● To be done:
Convert every line in the records below into a Markdown table with two columns, Row and Text, numbering each line and skipping blank ones. Leave out the pictures.

*-*-*

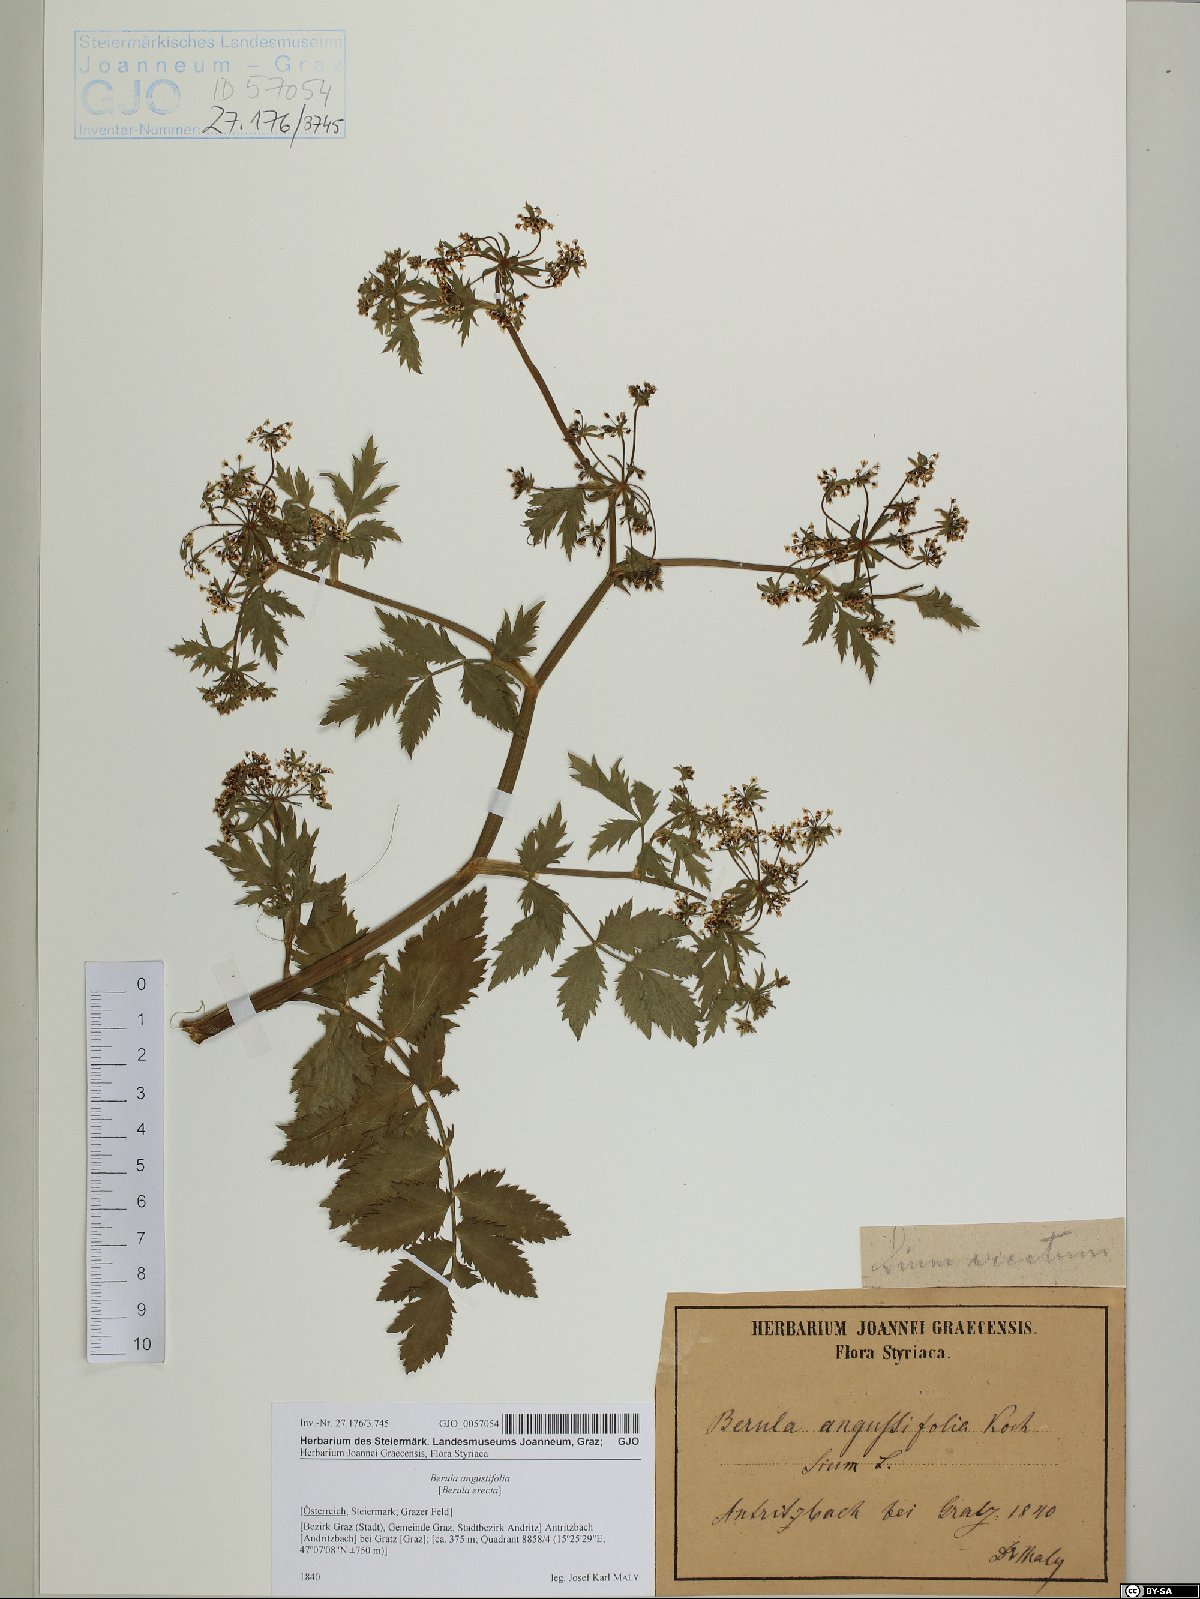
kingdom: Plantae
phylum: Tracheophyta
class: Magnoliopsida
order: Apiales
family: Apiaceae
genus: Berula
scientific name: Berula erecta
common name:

*-*-*

● Answer to the problem:
| Row | Text |
|---|---|
| 1 | kingdom: Plantae |
| 2 | phylum: Tracheophyta |
| 3 | class: Magnoliopsida |
| 4 | order: Apiales |
| 5 | family: Apiaceae |
| 6 | genus: Berula |
| 7 | scientific name: Berula erecta |
| 8 | common name: |